**TASK REQUIREMENTS:** Among the records that follow, set down only the lines from the one containing "ring pip: (221, 163)" to the one containing "index mcp: (333, 252)", both included, exactly.

**INPUT DATA:**

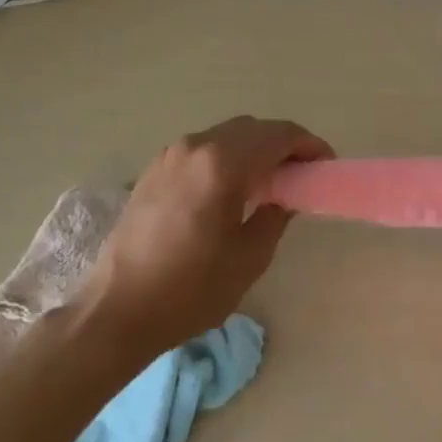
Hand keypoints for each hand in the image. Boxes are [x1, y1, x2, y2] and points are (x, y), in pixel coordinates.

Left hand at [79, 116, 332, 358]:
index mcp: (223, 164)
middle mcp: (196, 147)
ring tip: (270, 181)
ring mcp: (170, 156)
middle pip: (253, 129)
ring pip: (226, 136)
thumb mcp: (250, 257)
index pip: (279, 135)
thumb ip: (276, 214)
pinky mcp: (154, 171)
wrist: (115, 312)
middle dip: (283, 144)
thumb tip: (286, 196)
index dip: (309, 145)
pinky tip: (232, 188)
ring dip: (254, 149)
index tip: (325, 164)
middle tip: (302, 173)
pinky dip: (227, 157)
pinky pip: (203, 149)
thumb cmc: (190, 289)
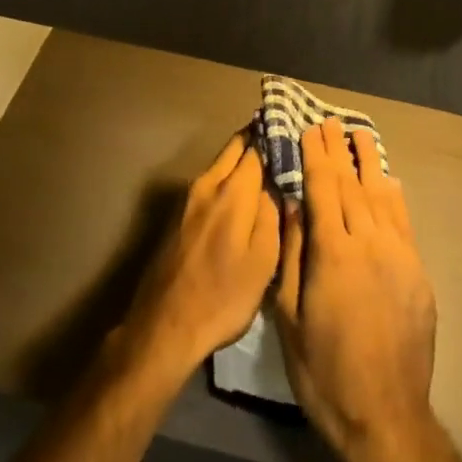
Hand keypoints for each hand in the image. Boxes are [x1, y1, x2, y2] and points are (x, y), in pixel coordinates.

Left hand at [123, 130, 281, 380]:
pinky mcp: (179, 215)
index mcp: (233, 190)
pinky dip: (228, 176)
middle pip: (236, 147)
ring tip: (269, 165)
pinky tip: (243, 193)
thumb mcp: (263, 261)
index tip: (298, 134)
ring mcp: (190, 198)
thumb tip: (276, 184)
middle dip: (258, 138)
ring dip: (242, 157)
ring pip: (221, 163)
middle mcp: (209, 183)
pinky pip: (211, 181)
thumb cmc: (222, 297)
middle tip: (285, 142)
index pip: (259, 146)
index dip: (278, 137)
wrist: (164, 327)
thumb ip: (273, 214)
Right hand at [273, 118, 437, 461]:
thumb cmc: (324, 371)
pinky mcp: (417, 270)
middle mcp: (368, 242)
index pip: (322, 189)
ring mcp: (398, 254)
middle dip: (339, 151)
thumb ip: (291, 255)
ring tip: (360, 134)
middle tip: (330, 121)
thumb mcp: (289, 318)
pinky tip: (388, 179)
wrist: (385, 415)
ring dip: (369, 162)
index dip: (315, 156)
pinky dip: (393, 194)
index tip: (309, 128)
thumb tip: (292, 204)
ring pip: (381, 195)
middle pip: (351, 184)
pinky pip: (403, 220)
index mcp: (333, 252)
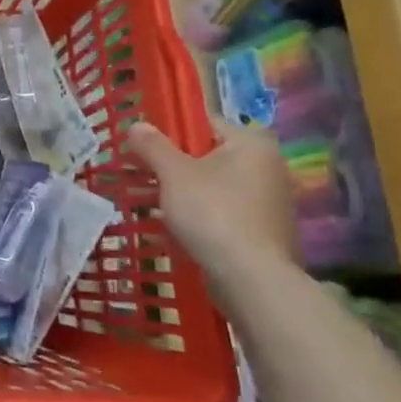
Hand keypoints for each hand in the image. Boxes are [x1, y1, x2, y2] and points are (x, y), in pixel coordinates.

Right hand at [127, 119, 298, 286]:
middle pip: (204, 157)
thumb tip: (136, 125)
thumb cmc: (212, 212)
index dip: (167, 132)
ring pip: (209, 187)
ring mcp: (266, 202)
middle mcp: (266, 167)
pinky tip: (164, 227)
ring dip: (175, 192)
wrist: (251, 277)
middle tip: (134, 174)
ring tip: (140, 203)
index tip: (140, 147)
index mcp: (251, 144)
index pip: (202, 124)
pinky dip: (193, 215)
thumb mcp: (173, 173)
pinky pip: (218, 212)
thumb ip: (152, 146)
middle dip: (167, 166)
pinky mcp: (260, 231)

**SOLUTION TO THIS TASK:**
ring pip: (221, 163)
middle mcp: (209, 183)
pinky pip: (211, 181)
thumb cmc: (222, 297)
middle tip: (285, 142)
index pip: (259, 146)
index dip: (278, 137)
wrist: (164, 327)
thumb ip: (273, 214)
Right hand at [273, 118, 437, 461]:
thumb cmc: (324, 371)
pinky mcp: (417, 270)
middle mcp: (368, 242)
index pip: (322, 189)
ring mcp: (398, 254)
middle dip: (339, 151)
thumb ip: (291, 255)
ring tip: (360, 134)
middle tip: (330, 121)
thumb mcp: (289, 318)
pinky tip: (388, 179)
wrist: (385, 415)
ring dip: (369, 162)
index dip: (315, 156)
pinky dip: (393, 194)
index tip: (309, 128)
thumb tip: (292, 204)
ring pip: (381, 195)
middle pip: (351, 184)
pinky pip: (403, 220)
index mcp: (333, 252)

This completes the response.